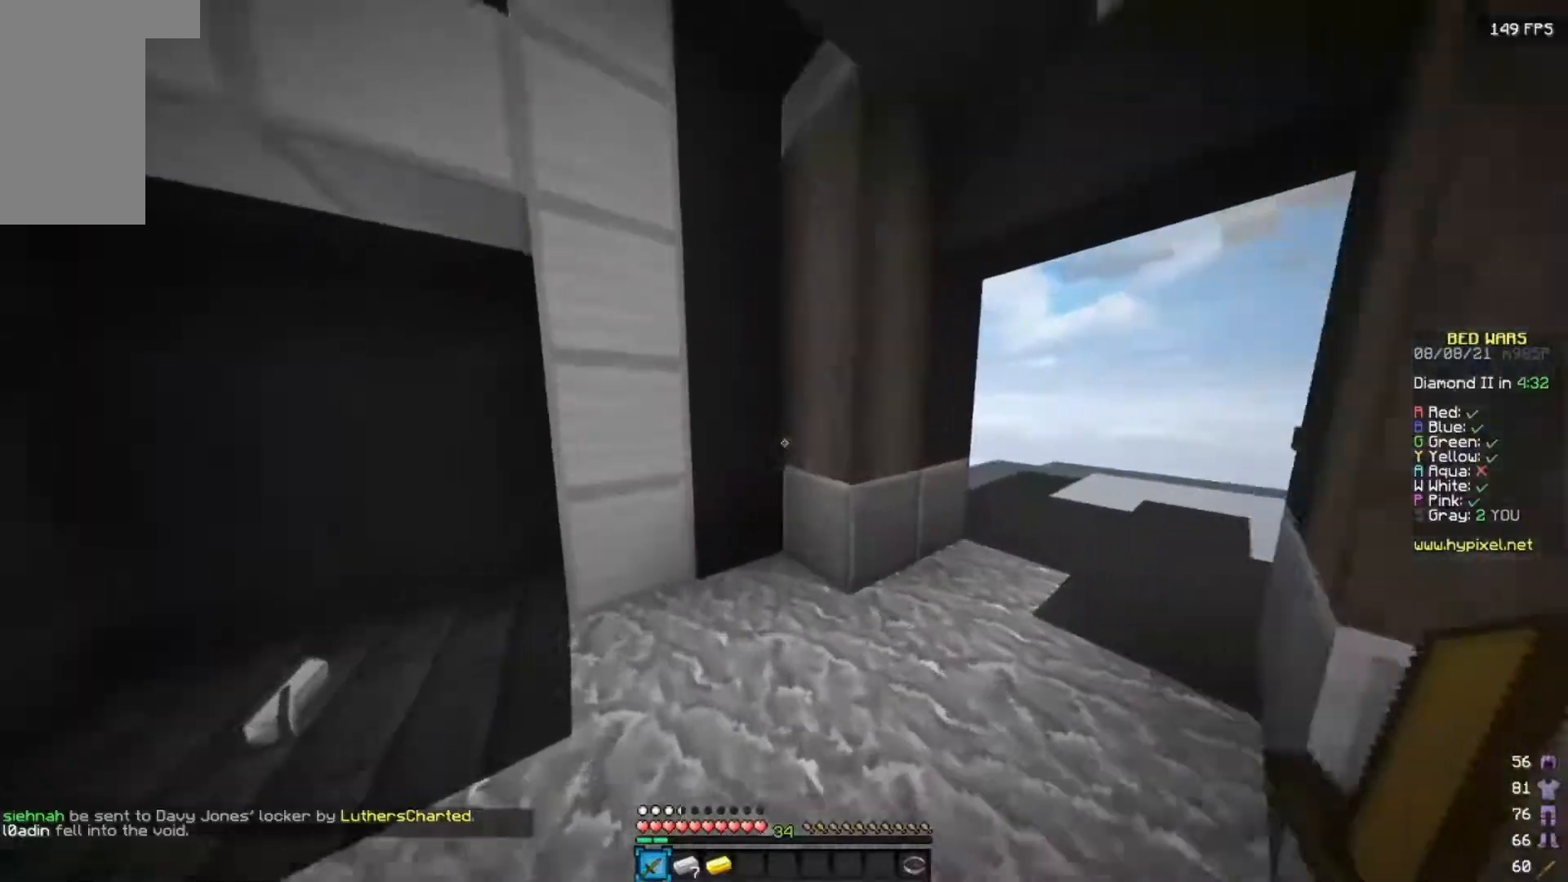
{"keys": ["w"], "mouse": [], "events": [[467, "a", "up"]]}
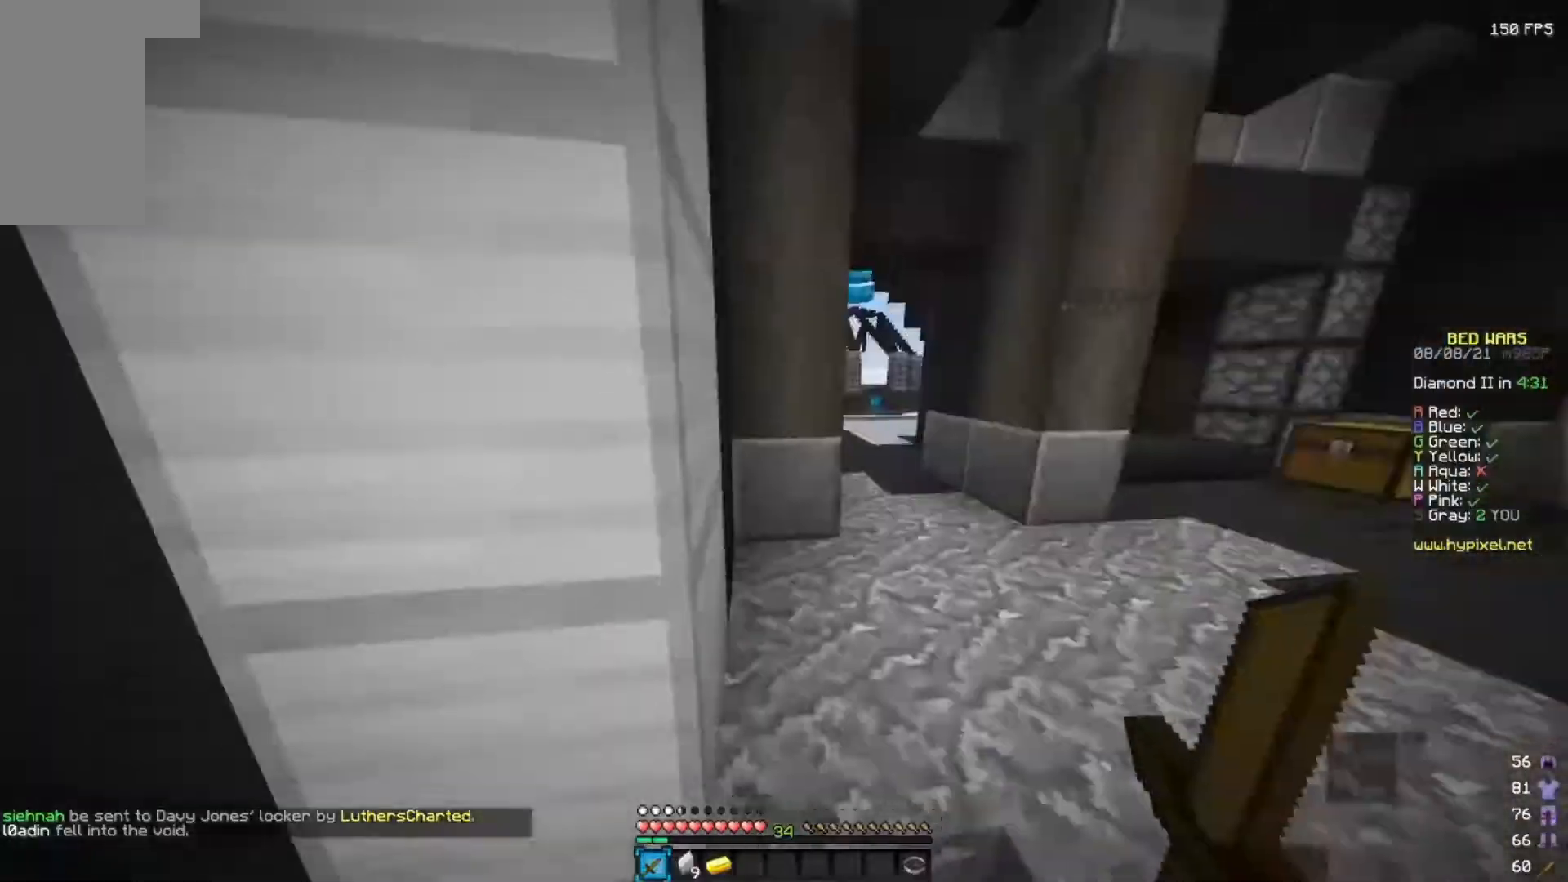
{"keys": ["d", "w"], "mouse": [], "events": [[317, "d", "down"]]}
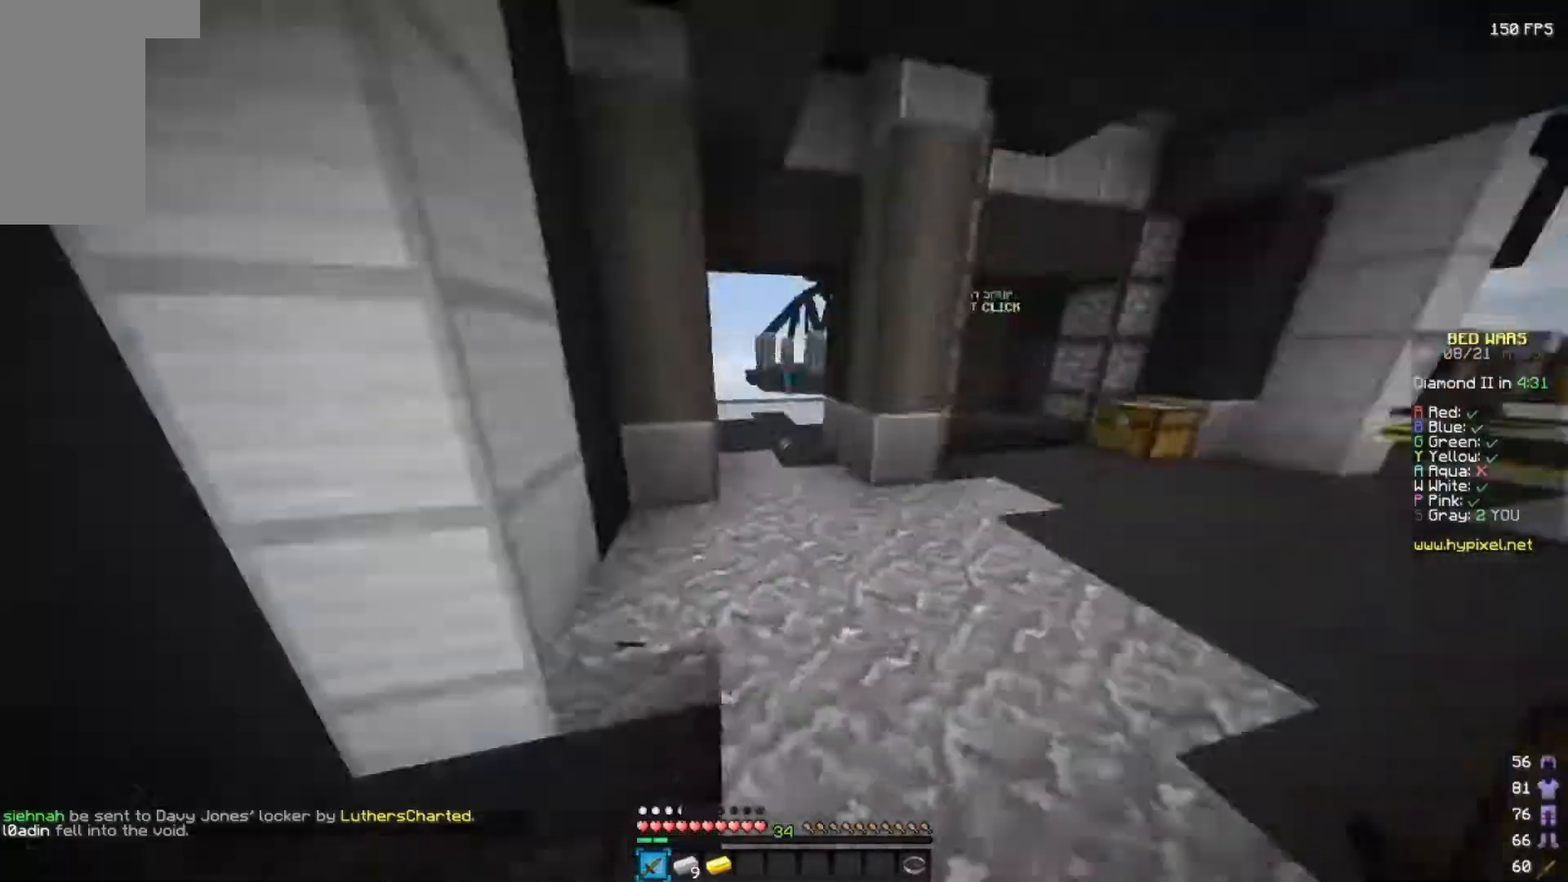
{"keys": ["a", "w"], "mouse": [], "events": [[33, "a", "down"], [50, "d", "up"]]}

**HOW TO COMPLETE THIS TASK**. Check each line above for "down" and return the ones that have it.

**ANSWER FOR THE TASK**.
{"keys": ["d", "w"], "mouse": [], "events": [[317, "d", "down"]]}
{"keys": ["a", "w"], "mouse": [], "events": [[33, "a", "down"], [50, "d", "up"]]}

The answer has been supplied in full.